According to Mr Babinets, not a single case of torture or abduction on which his group filed a complaint has been taken up by a Chechen court since the group started work in 2009.
The dysfunctionality of the legal system has encouraged many Chechens to seek help abroad. There is a rising tide of complaints about torture and disappearances to the European Court of Human Rights.
While the court often struggles to find enough evidence of torture, it has awarded damages to Chechens whose family members disappeared in the hands of the security apparatus.
In this context, Moscow tidies up after Mr Kadyrov.
Mr Babinets says the fines included in the Strasbourg court’s rulings against the Grozny authorities are always paid — by the federal government in Moscow.
“But the remaining parts of the verdicts, which often call for a proper investigation, are never implemented,” he adds.
Increasingly Chechens consider emigration. The republic records a net outflow of its people, according to official migration statistics, which are believed to under-report outward migration. Those who fear the Chechen authorities try to leave Russia altogether because they do not feel safe in Moscow either.
There are no reliable statistics on how many have left, but a Chechen refugee wave that hit Germany in 2013 is seen by most experts as a good indicator.
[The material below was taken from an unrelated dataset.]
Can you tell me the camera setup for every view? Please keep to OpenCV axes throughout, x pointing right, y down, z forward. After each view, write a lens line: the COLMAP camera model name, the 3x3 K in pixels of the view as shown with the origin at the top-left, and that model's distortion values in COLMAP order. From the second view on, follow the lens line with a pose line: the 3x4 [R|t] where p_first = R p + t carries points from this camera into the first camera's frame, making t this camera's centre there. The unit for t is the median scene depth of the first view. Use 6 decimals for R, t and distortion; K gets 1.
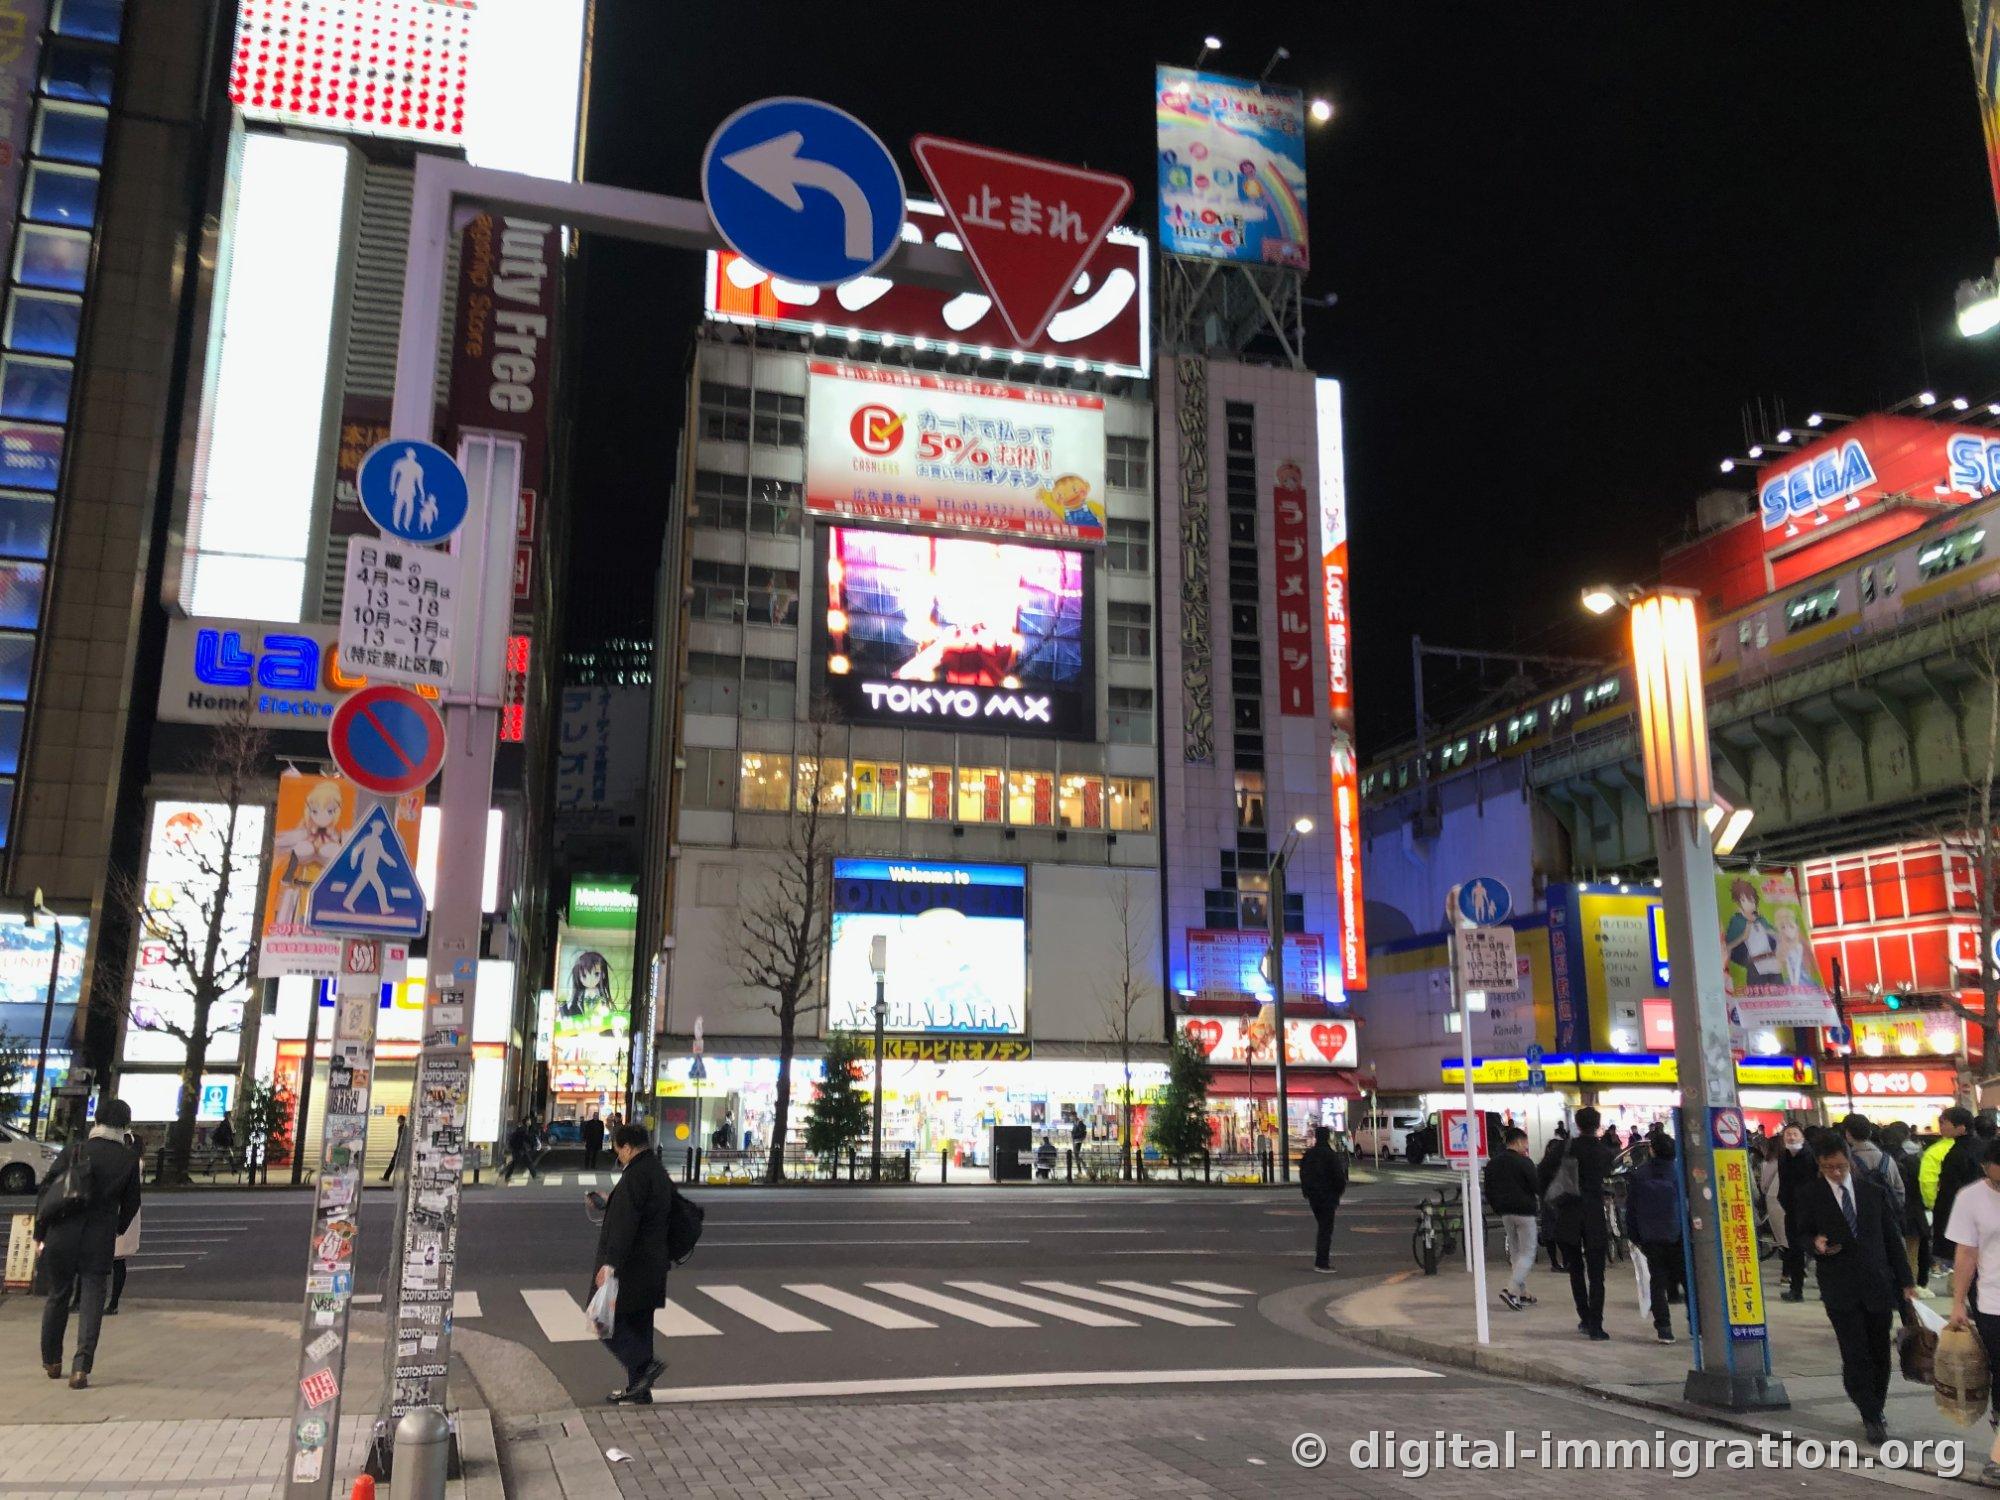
lens RADIAL K [[1645.3, 0, 990.8], [0, 1645.3, 726.4], [0, 0, 1]] dist [0.036601, -0.001533]
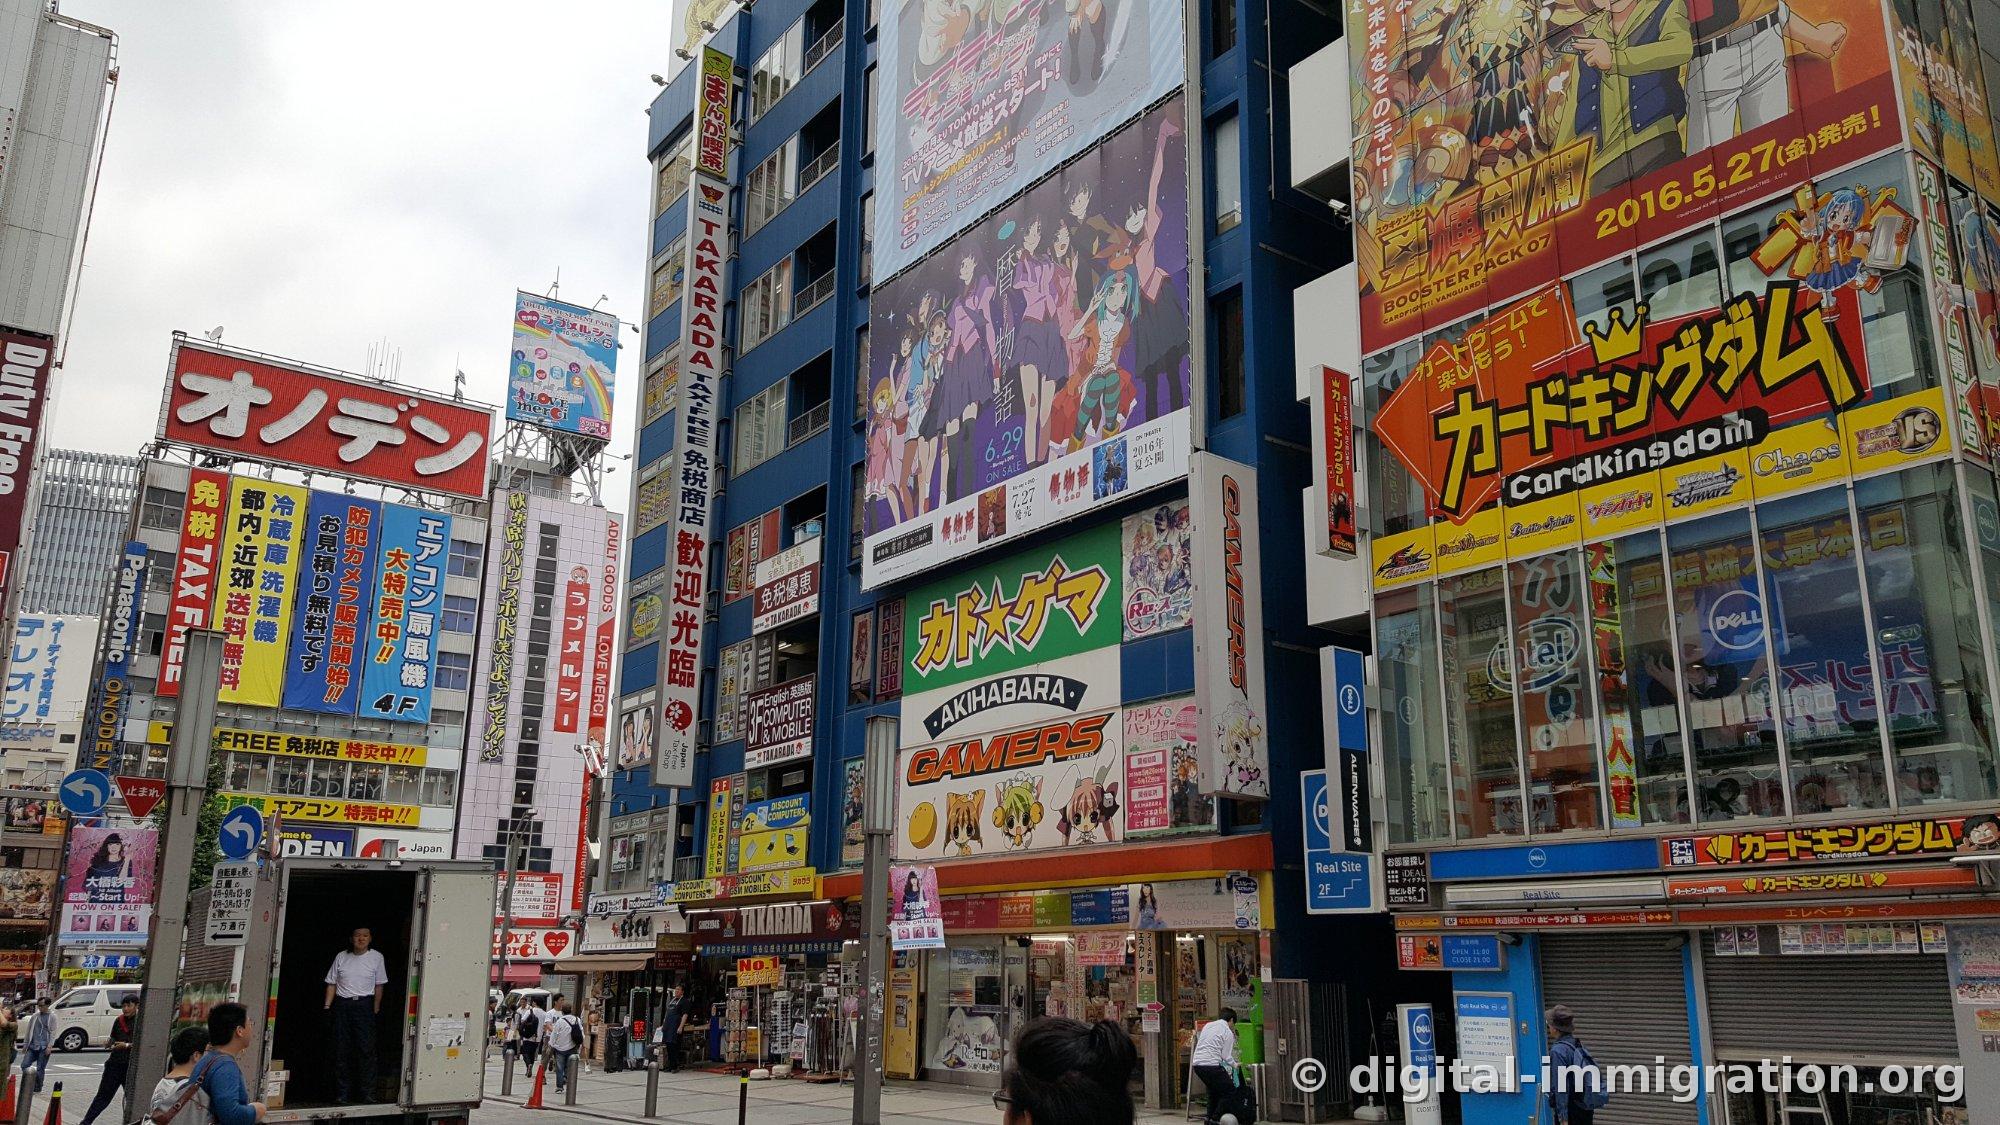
lens RADIAL K [[1466.1, 0, 1002.4], [0, 1466.1, 610.9], [0, 0, 1]] dist [0.008031, -0.000429]
pose [[0.939121, 0.089941, 0.331606, 0.103337], [-0.083962, 0.995944, -0.032345, -0.109925], [-0.333170, 0.002533, 0.942863, -0.442498]]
Berlin received more than 15,000 applications for political asylum from Russia that year, more than four times the total a year earlier. According to German officials, more than 90 per cent were from Chechnya.
“Of course we want to live where our ancestors lived, and die where our ancestors died,” says one man from the Chechen village of Alkhazurovo who applied for foreign passports for his entire family last year. “But there is a point where it is better to leave.”